WHAT TO PRODUCE
Copy every line of the records below word for word, keeping them in the same order.

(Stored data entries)
════════════════

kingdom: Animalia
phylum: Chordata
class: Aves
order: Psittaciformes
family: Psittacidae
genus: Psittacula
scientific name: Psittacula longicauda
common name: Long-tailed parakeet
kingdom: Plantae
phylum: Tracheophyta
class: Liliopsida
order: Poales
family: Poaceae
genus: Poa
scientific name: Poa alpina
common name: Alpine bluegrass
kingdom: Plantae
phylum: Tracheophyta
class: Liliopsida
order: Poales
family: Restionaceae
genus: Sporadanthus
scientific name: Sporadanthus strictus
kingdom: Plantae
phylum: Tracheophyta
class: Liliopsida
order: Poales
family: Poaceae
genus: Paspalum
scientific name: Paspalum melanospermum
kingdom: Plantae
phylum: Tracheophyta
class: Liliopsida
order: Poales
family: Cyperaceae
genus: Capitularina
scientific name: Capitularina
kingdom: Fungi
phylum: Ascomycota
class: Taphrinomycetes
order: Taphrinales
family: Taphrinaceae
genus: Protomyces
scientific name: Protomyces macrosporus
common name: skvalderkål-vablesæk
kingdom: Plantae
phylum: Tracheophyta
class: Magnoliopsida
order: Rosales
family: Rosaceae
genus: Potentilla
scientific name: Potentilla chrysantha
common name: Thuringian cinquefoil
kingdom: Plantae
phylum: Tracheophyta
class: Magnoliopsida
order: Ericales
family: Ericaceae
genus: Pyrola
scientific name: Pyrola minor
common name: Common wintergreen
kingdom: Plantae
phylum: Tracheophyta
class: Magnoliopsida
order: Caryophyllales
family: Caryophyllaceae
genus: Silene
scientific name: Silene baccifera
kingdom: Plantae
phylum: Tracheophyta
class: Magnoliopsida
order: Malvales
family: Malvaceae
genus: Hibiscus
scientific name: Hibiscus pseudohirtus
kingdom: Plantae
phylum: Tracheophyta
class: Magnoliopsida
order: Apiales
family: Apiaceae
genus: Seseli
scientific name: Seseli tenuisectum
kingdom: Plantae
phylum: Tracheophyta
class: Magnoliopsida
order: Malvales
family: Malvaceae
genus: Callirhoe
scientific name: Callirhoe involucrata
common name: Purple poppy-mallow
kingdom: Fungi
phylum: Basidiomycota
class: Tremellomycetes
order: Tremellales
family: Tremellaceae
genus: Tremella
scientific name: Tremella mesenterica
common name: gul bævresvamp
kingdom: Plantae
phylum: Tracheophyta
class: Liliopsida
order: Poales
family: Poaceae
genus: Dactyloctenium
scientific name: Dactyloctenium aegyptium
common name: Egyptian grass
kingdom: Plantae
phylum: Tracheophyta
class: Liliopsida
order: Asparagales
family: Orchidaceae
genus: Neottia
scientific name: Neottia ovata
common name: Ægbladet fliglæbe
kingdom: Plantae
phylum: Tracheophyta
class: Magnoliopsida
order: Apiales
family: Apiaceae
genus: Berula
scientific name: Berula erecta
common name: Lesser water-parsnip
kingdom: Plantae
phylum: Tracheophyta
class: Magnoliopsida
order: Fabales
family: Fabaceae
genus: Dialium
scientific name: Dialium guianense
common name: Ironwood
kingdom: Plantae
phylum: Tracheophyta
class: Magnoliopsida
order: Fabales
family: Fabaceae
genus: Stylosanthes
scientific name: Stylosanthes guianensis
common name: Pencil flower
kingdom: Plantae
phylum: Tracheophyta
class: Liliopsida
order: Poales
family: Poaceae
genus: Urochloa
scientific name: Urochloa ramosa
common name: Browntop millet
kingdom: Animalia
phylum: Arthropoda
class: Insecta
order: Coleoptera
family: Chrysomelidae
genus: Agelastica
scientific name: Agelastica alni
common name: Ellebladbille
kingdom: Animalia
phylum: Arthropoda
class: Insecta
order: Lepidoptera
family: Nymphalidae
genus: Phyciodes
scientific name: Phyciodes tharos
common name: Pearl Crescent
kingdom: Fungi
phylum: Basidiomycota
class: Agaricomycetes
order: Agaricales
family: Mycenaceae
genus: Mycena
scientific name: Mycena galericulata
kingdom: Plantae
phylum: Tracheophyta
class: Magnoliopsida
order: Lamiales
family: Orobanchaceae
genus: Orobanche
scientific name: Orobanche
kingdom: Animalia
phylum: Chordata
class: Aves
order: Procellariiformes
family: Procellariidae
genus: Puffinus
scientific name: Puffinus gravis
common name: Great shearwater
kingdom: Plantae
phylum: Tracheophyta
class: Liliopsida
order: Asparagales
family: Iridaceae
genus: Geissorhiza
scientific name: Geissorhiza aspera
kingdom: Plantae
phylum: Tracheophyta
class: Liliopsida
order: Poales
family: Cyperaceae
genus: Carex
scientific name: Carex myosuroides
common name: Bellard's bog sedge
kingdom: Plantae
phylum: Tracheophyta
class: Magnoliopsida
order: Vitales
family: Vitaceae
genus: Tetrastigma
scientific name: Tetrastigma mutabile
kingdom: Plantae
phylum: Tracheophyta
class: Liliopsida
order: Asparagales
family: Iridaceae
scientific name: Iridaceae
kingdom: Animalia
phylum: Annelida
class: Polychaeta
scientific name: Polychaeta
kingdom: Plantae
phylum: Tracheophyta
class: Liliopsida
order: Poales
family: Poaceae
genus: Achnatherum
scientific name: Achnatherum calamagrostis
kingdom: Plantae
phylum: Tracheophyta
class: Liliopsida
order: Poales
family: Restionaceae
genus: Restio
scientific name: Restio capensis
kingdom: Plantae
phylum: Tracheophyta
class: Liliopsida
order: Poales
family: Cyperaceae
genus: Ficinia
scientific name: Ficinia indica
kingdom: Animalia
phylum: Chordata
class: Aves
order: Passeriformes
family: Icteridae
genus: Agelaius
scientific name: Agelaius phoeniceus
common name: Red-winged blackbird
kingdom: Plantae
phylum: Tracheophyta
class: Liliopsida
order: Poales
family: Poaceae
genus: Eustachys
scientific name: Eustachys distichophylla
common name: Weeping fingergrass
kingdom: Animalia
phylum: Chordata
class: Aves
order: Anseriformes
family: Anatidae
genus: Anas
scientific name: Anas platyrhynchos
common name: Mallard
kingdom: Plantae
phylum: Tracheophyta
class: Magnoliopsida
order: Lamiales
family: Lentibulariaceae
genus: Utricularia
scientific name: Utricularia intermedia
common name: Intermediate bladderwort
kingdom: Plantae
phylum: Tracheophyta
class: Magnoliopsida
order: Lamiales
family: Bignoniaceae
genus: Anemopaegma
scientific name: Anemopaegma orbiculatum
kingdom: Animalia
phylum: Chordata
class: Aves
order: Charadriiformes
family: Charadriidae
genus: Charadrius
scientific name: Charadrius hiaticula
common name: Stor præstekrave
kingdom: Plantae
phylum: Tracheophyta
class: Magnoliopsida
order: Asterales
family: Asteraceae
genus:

════════════════

EXERCISE SOLUTION
kingdom: Animalia
phylum: Chordata
class: Aves
order: Psittaciformes
family: Psittacidae
genus: Psittacula
scientific name: Psittacula longicauda
common name: Long-tailed parakeet
kingdom: Plantae
phylum: Tracheophyta
class: Liliopsida
order: Poales
family: Poaceae
genus: Poa
scientific name: Poa alpina
common name: Alpine bluegrass
kingdom: Plantae
phylum: Tracheophyta
class: Liliopsida
order: Poales
family: Restionaceae
genus: Sporadanthus
scientific name: Sporadanthus strictus
kingdom: Plantae
phylum: Tracheophyta
class: Liliopsida
order: Poales
family: Poaceae
genus: Paspalum
scientific name: Paspalum melanospermum
kingdom: Plantae
phylum: Tracheophyta
class: Liliopsida
order: Poales
family: Cyperaceae
genus: Capitularina
scientific name: Capitularina
kingdom: Fungi
phylum: Ascomycota
class: Taphrinomycetes
order: Taphrinales
family: Taphrinaceae
genus: Protomyces
scientific name: Protomyces macrosporus
common name: skvalderkål-vablesæk
kingdom: Plantae
phylum: Tracheophyta
class: Magnoliopsida
order: Rosales
family: Rosaceae
genus: Potentilla
scientific name: Potentilla chrysantha
common name: Thuringian cinquefoil
kingdom: Plantae
phylum: Tracheophyta
class: Magnoliopsida
order: Ericales
family: Ericaceae
genus: Pyrola
scientific name: Pyrola minor
common name: Common wintergreen
kingdom: Plantae
phylum: Tracheophyta
class: Magnoliopsida
order: Caryophyllales
family: Caryophyllaceae
genus: Silene
scientific name: Silene baccifera
kingdom: Plantae
phylum: Tracheophyta
class: Magnoliopsida
order: Malvales
family: Malvaceae
genus: Hibiscus
scientific name: Hibiscus pseudohirtus
kingdom: Plantae
phylum: Tracheophyta
class: Magnoliopsida
order: Apiales
family: Apiaceae
genus: Seseli
scientific name: Seseli tenuisectum
kingdom: Plantae
phylum: Tracheophyta
class: Magnoliopsida
order: Malvales
family: Malvaceae
genus: Callirhoe
scientific name: Callirhoe involucrata
common name: Purple poppy-mallow
kingdom: Fungi
phylum: Basidiomycota
class: Tremellomycetes
order: Tremellales
family: Tremellaceae
genus: Tremella
scientific name: Tremella mesenterica
common name: gul bævresvamp
kingdom: Plantae
phylum: Tracheophyta
class: Liliopsida
order: Poales
family: Poaceae
genus: Dactyloctenium
scientific name: Dactyloctenium aegyptium
common name: Egyptian grass
kingdom: Plantae
phylum: Tracheophyta
class: Liliopsida
order: Asparagales
family: Orchidaceae
genus: Neottia
scientific name: Neottia ovata
common name: Ægbladet fliglæbe
kingdom: Plantae
phylum: Tracheophyta
class: Magnoliopsida
order: Apiales
family: Apiaceae
genus: Berula
scientific name: Berula erecta
common name: Lesser water-parsnip
kingdom: Plantae
phylum: Tracheophyta
class: Magnoliopsida
order: Fabales
family: Fabaceae
genus: Dialium
scientific name: Dialium guianense
common name: Ironwood
kingdom: Plantae
phylum: Tracheophyta
class: Magnoliopsida
order: Fabales
family: Fabaceae
genus: Stylosanthes
scientific name: Stylosanthes guianensis
common name: Pencil flower
kingdom: Plantae
phylum: Tracheophyta
class: Liliopsida
order: Poales
family: Poaceae
genus: Urochloa
scientific name: Urochloa ramosa
common name: Browntop millet
kingdom: Animalia
phylum: Arthropoda
class: Insecta
order: Coleoptera
family: Chrysomelidae
genus: Agelastica
scientific name: Agelastica alni
common name: Ellebladbille
kingdom: Animalia
phylum: Arthropoda
class: Insecta
order: Lepidoptera
family: Nymphalidae
genus: Phyciodes
scientific name: Phyciodes tharos
common name: Pearl Crescent
kingdom: Fungi
phylum: Basidiomycota
class: Agaricomycetes
order: Agaricales
family: Mycenaceae
genus: Mycena
scientific name: Mycena galericulata
kingdom: Plantae
phylum: Tracheophyta
class: Magnoliopsida
order: Lamiales
family: Orobanchaceae
genus: Orobanche
scientific name: Orobanche
kingdom: Animalia
phylum: Chordata
class: Aves
order: Procellariiformes
family: Procellariidae
genus: Puffinus
scientific name: Puffinus gravis
common name: Great shearwater
kingdom: Plantae
phylum: Tracheophyta
class: Liliopsida
order: Asparagales
family: Iridaceae
genus: Geissorhiza
scientific name: Geissorhiza aspera
kingdom: Plantae
phylum: Tracheophyta
class: Liliopsida
order: Poales
family: Cyperaceae
genus: Carex
scientific name: Carex myosuroides
common name: Bellard's bog sedge
kingdom: Plantae
phylum: Tracheophyta
class: Magnoliopsida
order: Vitales
family: Vitaceae
genus: Tetrastigma
scientific name: Tetrastigma mutabile
kingdom: Plantae
phylum: Tracheophyta
class: Liliopsida
order: Asparagales
family: Iridaceae
scientific name: Iridaceae
kingdom: Animalia
phylum: Annelida
class: Polychaeta
scientific name: Polychaeta
kingdom: Plantae
phylum: Tracheophyta
class: Liliopsida
order: Poales
family: Poaceae
genus: Achnatherum
scientific name: Achnatherum calamagrostis
kingdom: Plantae
phylum: Tracheophyta
class: Liliopsida
order: Poales
family: Restionaceae
genus: Restio
scientific name: Restio capensis
kingdom: Plantae
phylum: Tracheophyta
class: Liliopsida
order: Poales
family: Cyperaceae
genus: Ficinia
scientific name: Ficinia indica
kingdom: Animalia
phylum: Chordata
class: Aves
order: Passeriformes
family: Icteridae
genus: Agelaius
scientific name: Agelaius phoeniceus
common name: Red-winged blackbird
kingdom: Plantae
phylum: Tracheophyta
class: Liliopsida
order: Poales
family: Poaceae
genus: Eustachys
scientific name: Eustachys distichophylla
common name: Weeping fingergrass
kingdom: Animalia
phylum: Chordata
class: Aves
order: Anseriformes
family: Anatidae
genus: Anas
scientific name: Anas platyrhynchos
common name: Mallard
kingdom: Plantae
phylum: Tracheophyta
class: Magnoliopsida
order: Lamiales
family: Lentibulariaceae
genus: Utricularia
scientific name: Utricularia intermedia
common name: Intermediate bladderwort
kingdom: Plantae
phylum: Tracheophyta
class: Magnoliopsida
order: Lamiales
family: Bignoniaceae
genus: Anemopaegma
scientific name: Anemopaegma orbiculatum
kingdom: Animalia
phylum: Chordata
class: Aves
order: Charadriiformes
family: Charadriidae
genus: Charadrius
scientific name: Charadrius hiaticula
common name: Stor præstekrave
kingdom: Plantae
phylum: Tracheophyta
class: Magnoliopsida
order: Asterales
family: Asteraceae
genus:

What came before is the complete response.